Segment Start: Given records

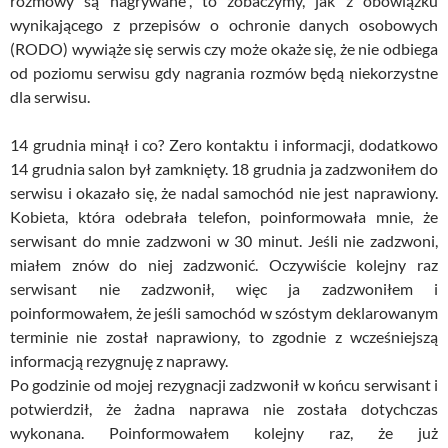
rozmowy są nagrywane”, to zobaczymy, jak z obowiązku
wynikającego z przepisów o ochronie danych osobowych
(RODO) wywiąże się serwis czy może okaże się, że nie odbiega
od poziomu serwisu gdy nagrania rozmów będą niekorzystne
dla serwisu.
14 grudnia minął i co? Zero kontaktu i informacji, dodatkowo
14 grudnia salon był zamknięty. 18 grudnia ja zadzwoniłem do
serwisu i okazało się, że nadal samochód nie jest naprawiony.
Kobieta, która odebrała telefon, poinformowała mnie, że
serwisant do mnie zadzwoni w 30 minut. Jeśli nie zadzwoni,
miałem znów do niej zadzwonić. Oczywiście kolejny raz
serwisant nie zadzwonił, więc ja zadzwoniłem i
poinformowałem, że jeśli samochód w szóstym deklarowanym
terminie nie został naprawiony, to zgodnie z wcześniejszą
informacją rezygnuję z naprawy.
Po godzinie od mojej rezygnacji zadzwonił w końcu serwisant i
potwierdził, że żadna naprawa nie została dotychczas
wykonana. Poinformowałem kolejny raz, że już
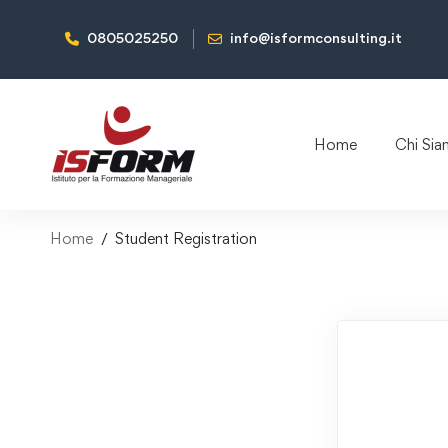
0805025250
info@isformconsulting.it
Home
Chi Si
Home
Student Registration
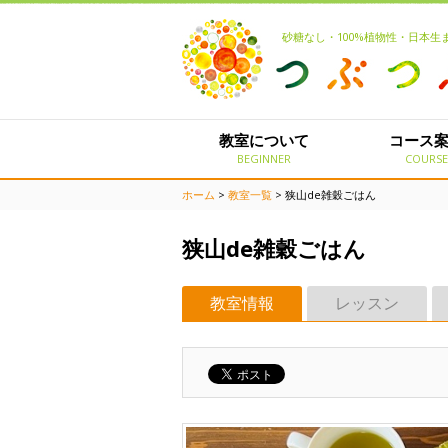
砂糖なし・100%植物性・日本
教室について
コース
BEGINNER
COURS
ホーム
>
教室一覧
> 狭山de雑穀ごはん
狭山de雑穀ごはん
教室情報
レッスン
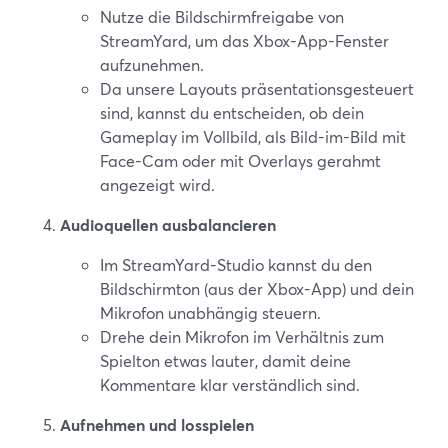
Nutze die Bildschirmfreigabe von
StreamYard, um das Xbox-App-Fenster
aufzunehmen.
Da unsere Layouts präsentationsgesteuert
sind, kannst du entscheiden, ob dein
Gameplay im Vollbild, als Bild-im-Bild mit
Face-Cam oder mit Overlays gerahmt
angezeigt wird.
Audioquellen ausbalancieren
Im StreamYard-Studio kannst du den
Bildschirmton (aus der Xbox-App) und dein
Mikrofon unabhängig steuern.
Drehe dein Mikrofon im Verhältnis zum
Spielton etwas lauter, damit deine
Kommentare klar verständlich sind.
Aufnehmen und losspielen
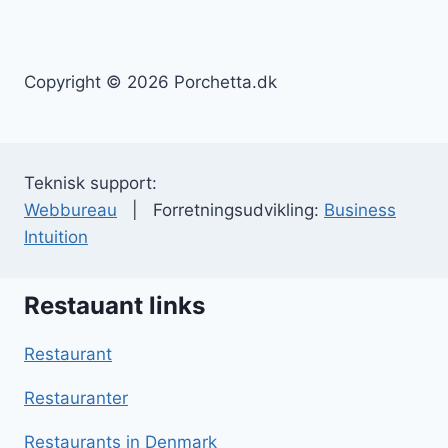
Copyright © 2026 Porchetta.dk
Teknisk support:
Webbureau
| Forretningsudvikling:
Business
Intuition
Restauant links
Restaurant
Restauranter
Restaurants in Denmark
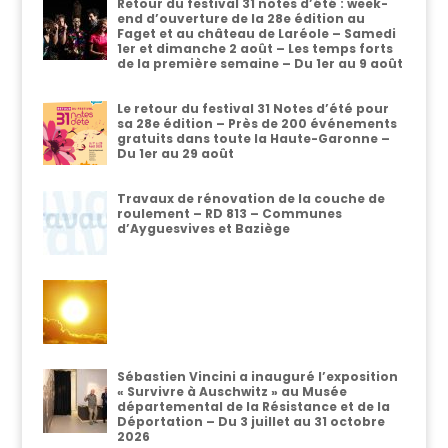
Retour du festival 31 notes d’été : week-
end d’ouverture de la 28e édition au
Faget et au château de Laréole – Samedi
1er et dimanche 2 août – Les temps forts
de la première semaine – Du 1er au 9 août
Le retour du festival 31 Notes d’été pour
sa 28e édition – Près de 200 événements
gratuits dans toute la Haute-Garonne –
Du 1er au 29 août
Travaux de rénovation de la couche de
roulement – RD 813 – Communes
d’Ayguesvives et Baziège
Sébastien Vincini a inauguré l’exposition
« Survivre à Auschwitz » au Musée
départemental de la Résistance et de la
Déportation – Du 3 juillet au 31 octobre
2026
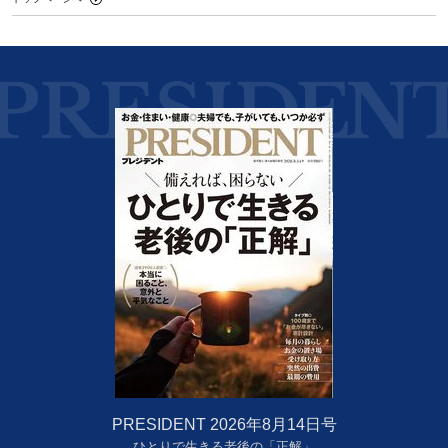
PRESIDENT 2026年8月14日号
ひとりで生きる老後の「正解」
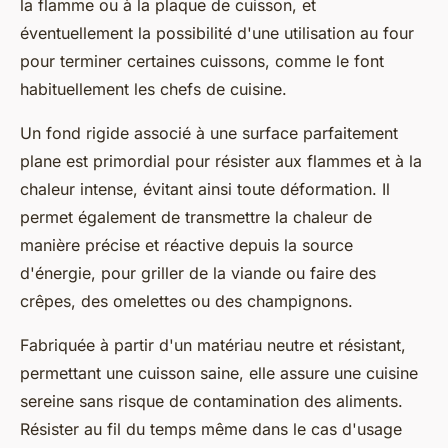
la flamme ou à la plaque de cuisson, et
éventuellement la possibilité d'une utilisation au four
pour terminer certaines cuissons, comme le font
habituellement les chefs de cuisine.
Un fond rigide associé à une surface parfaitement
plane est primordial pour résister aux flammes et à la
chaleur intense, évitant ainsi toute déformation. Il
permet également de transmettre la chaleur de
manière précise et réactive depuis la source
d'énergie, pour griller de la viande ou faire des
crêpes, des omelettes ou des champignons.
Fabriquée à partir d'un matériau neutre et résistant,
permettant une cuisson saine, elle assure une cuisine
sereine sans risque de contamination des aliments.
Résister au fil du temps même dans le cas d'usage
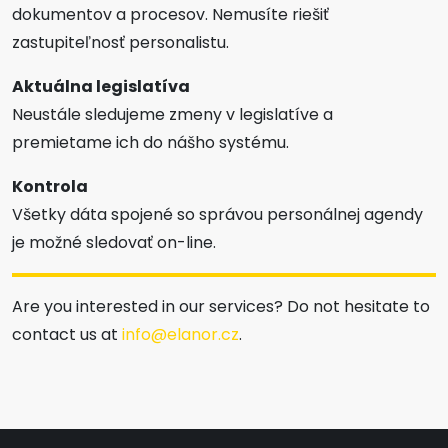
dokumentov a procesov. Nemusíte riešiť
zastupiteľnosť personalistu.
Aktuálna legislatíva
Neustále sledujeme zmeny v legislatíve a
premietame ich do nášho systému.
Kontrola
Všetky dáta spojené so správou personálnej agendy
je možné sledovať on-line.
Are you interested in our services? Do not hesitate to
contact us at
info@elanor.cz
.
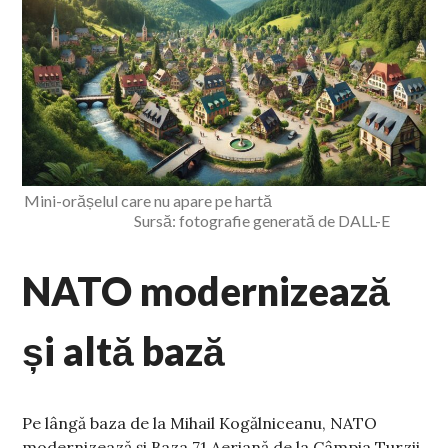
Mini-orășelul care nu apare pe hartă
Sursă: fotografie generată de DALL-E
NATO modernizează
și altă bază
Pe lângă baza de la Mihail Kogălniceanu, NATO
modernizează și Baza 71 Aeriană de la Câmpia Turzii.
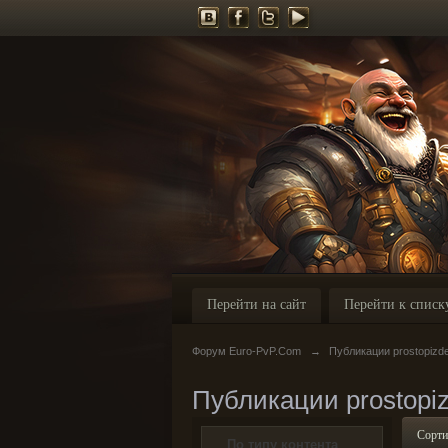
Перейти на сайт
Перейти к списк
Форум Euro-PvP.Com
→
Публикации prostopizd
Публикации prostopi
Сорти
По типу контента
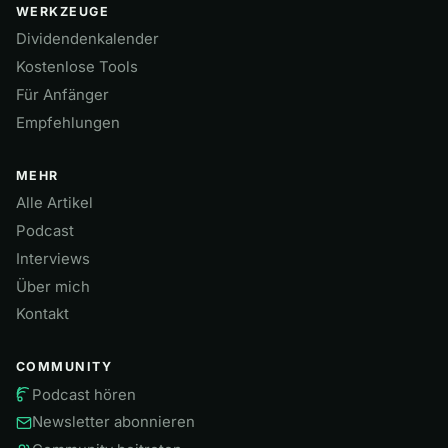
WERKZEUGE
Dividendenkalender
Kostenlose Tools
Für Anfänger
Empfehlungen
MEHR
Alle Artikel
Podcast
Interviews
Über mich
Kontakt
COMMUNITY
Podcast hören
Newsletter abonnieren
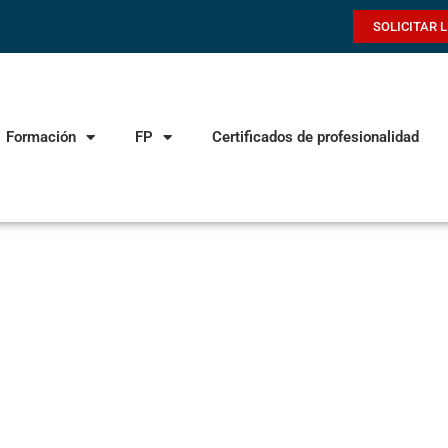
SOLICITAR 
Formación
FP
Certificados de profesionalidad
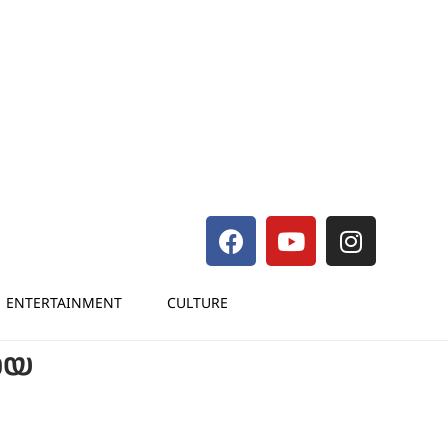
ENTERTAINMENT
CULTURE
പോയ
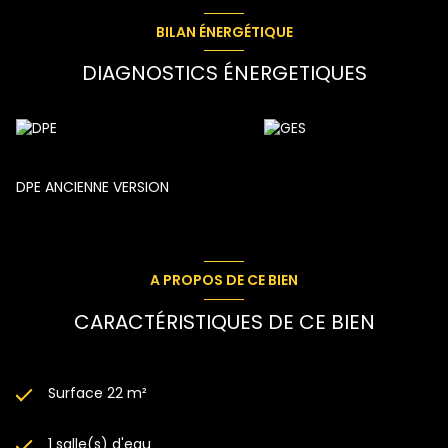
complètent l'ensemble. Des travaux sont à prévoir pour
isoler et remettre au gout du jour. ça permettra de ne pas
BILAN ÉNERGÉTIQUE
avoir de trop grosse facture d'électricité au mois de
Janvier.
DIAGNOSTICS ÉNERGETIQUES
Une place de parking est vendue avec l'appartement pour
garer votre Jaguar.
Et si c'était le Jour J pour un nouveau proJet de vie?!
DPE ANCIENNE VERSION
A PROPOS DE CE BIEN
CARACTÉRISTIQUES DE CE BIEN
Surface 22 m²
1 salle(s) d'eau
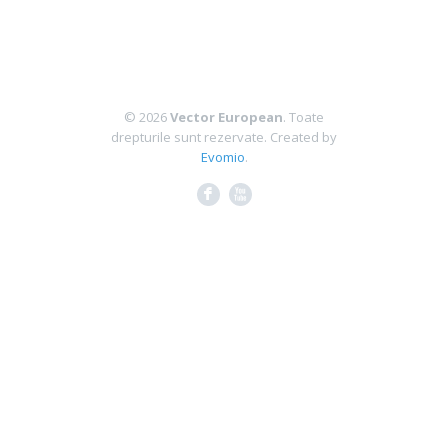
© 2026
Vector European
. Toate
drepturile sunt rezervate.
Created by
Evomio
.
F
X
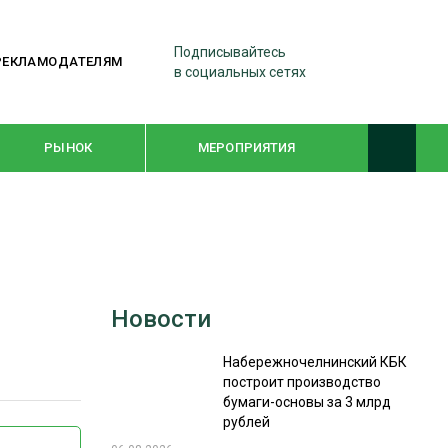
Подписывайтесь
РЕКЛАМОДАТЕЛЯМ
в социальных сетях
РЫНОК
МЕРОПРИЯТИЯ
ТЕМАТИЧЕСКИЕ ПРОЕКТЫ
ЛЕСДРЕВМАШ 2022
Новости
WOODEX-2021
Набережночелнинский КБК
построит производство
ПОДБОРКИ СТАТЕЙ
бумаги-основы за 3 млрд
рублей
СУШКА ДРЕВЕСИНЫ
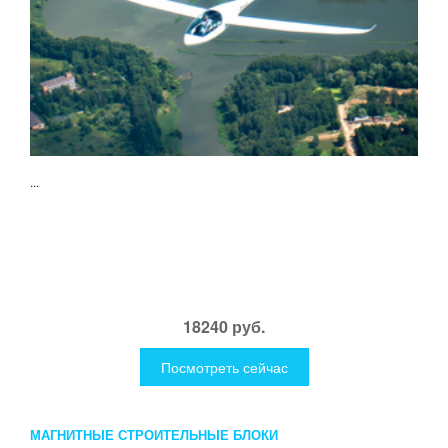
...
18240 руб.
Посмотреть сейчас
МАГНИТНЫЕ СТРОИТЕЛЬНЫЕ БЛОКИ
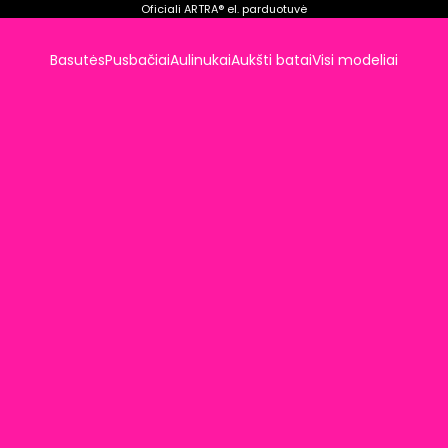
Oficiali ARTRA® el. parduotuvė
Basutės
Pusbačiai
Aulinukai
Aukšti batai
Visi modeliai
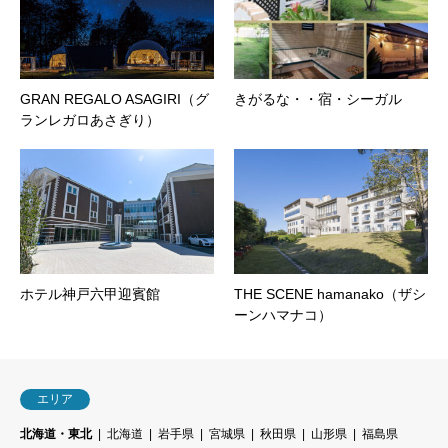
GRAN REGALO ASAGIRI（グ
きがるな・・宿・シーガル
ランレガロあさぎり）
ホテル神戸六甲迎賓館
THE SCENE hamanako（ザシ
ーンハマナコ）
エリア
北海道・東北
北海道
岩手県
宮城県
秋田県
山形県
福島県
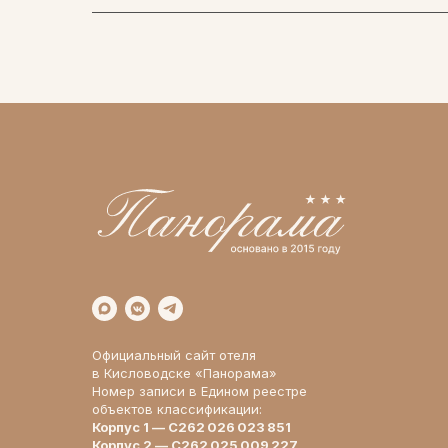
Официальный сайт отеля
в Кисловодске «Панорама»
Номер записи в Едином реестре
объектов классификации:
Корпус 1 — С262 026 023 851
Корпус 2 — С262 025 009 227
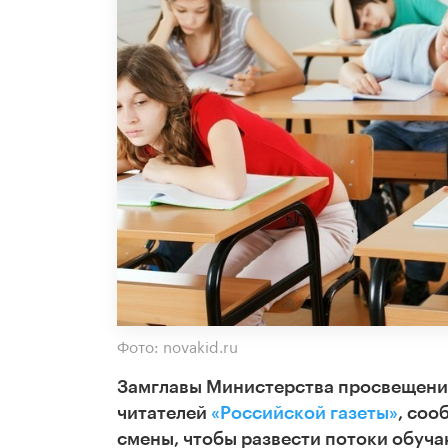
Фото: novakid.ru
Замглавы Министерства просвещения
читателей
«Российской газеты»
, соо
смены, чтобы развести потоки обуч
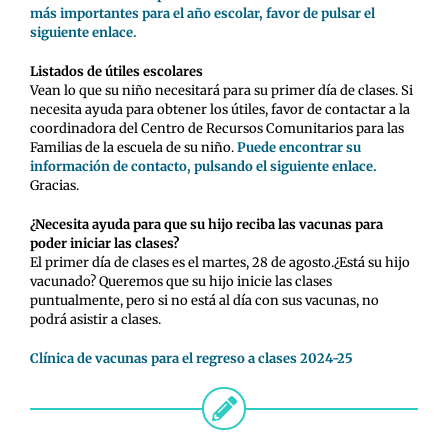
más importantes para el año escolar, favor de pulsar el
siguiente enlace.
Listados de útiles escolares
Vean lo que su niño necesitará para su primer día de clases. Si
necesita ayuda para obtener los útiles, favor de contactar a la
coordinadora del Centro de Recursos Comunitarios para las
Familias de la escuela de su niño.
Puede encontrar su
información de contacto, pulsando el siguiente enlace.
Gracias.
¿Necesita ayuda para que su hijo reciba las vacunas para
poder iniciar las clases?
El primer día de clases es el martes, 28 de agosto.¿Está su hijo
vacunado? Queremos que su hijo inicie las clases
puntualmente, pero si no está al día con sus vacunas, no
podrá asistir a clases.
Clínica de vacunas para el regreso a clases 2024-25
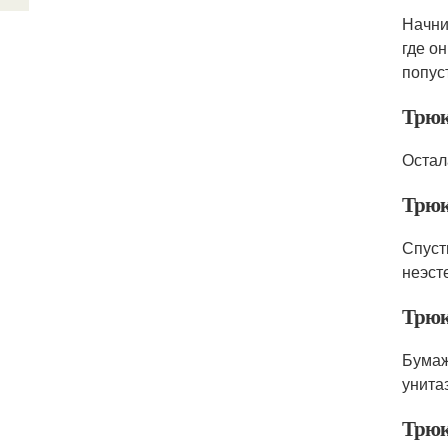
Начни
где о
попус
Трюк
Остал
Трюк
Спуст
неэст
Трюк
Бумаж
унита
Трюк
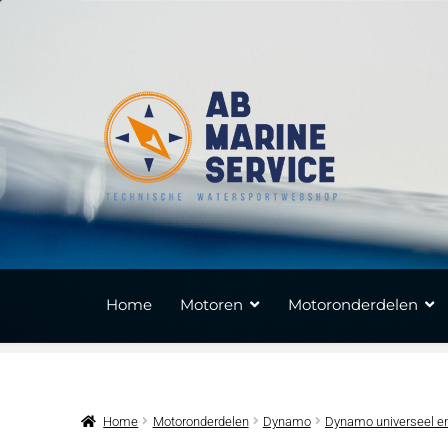
Ga
Ga
door
naar
naar
de
navigatie
inhoud
Home
Motoren
Motoronderdelen
Home
Motoronderdelen
Dynamo
Dynamo universeel en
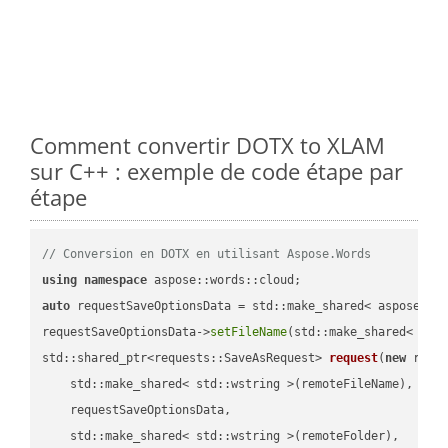
Comment convertir DOTX to XLAM
sur C++ : exemple de code étape par
étape
// Conversion en DOTX en utilisant Aspose.Words
using
namespace
auto
 requestSaveOptionsData = std::make_shared< aspose::wo
requestSaveOptionsData->
setFileName
(std::make_shared< std
std::shared_ptr<requests::SaveAsRequest> 
request
(
new
 reque
    std::make_shared< std::wstring >(remoteFileName),

    requestSaveOptionsData,

    std::make_shared< std::wstring >(remoteFolder),
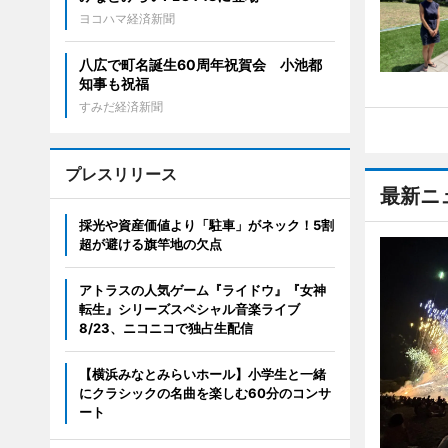
ヨコハマ経済新聞
八広で町名誕生60周年祝賀会 小池都
知事も祝福
すみだ経済新聞
プレスリリース
最新ニ
採光や資産価値より「駐車」がネック！5割
超が避ける旗竿地の欠点
アトラスの人気ゲーム『ライドウ』『女神
転生』シリーズスペシャル音楽ライブ
8/23、ニコニコで独占生配信
【横浜みなとみらいホール】小学生と一緒
にクラシックの名曲を楽しむ60分のコンサ
ート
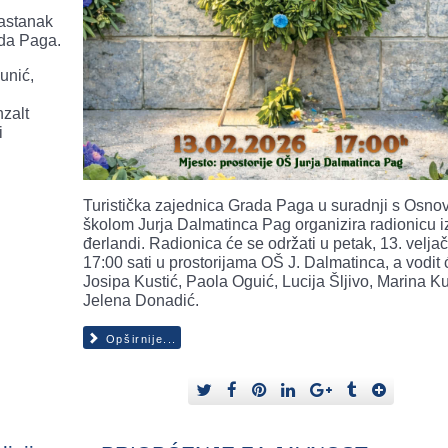
astanak
da Paga.
unić,
nzalt
i
Turistička zajednica Grada Paga u suradnji s Osn
školom Jurja Dalmatinca Pag organizira radionicu i
đerlandi. Radionica će se održati u petak, 13. veljač
17:00 sati u prostorijama OŠ J. Dalmatinca, a vodit 
Josipa Kustić, Paola Oguić, Lucija Šljivo, Marina Kus
Jelena Donadić.
Opširnije...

Segment End: Given records

▶ Assigned task: From the data above, count the lines that contain "serwisu" and write only that count.

▶ Answer for the task: 3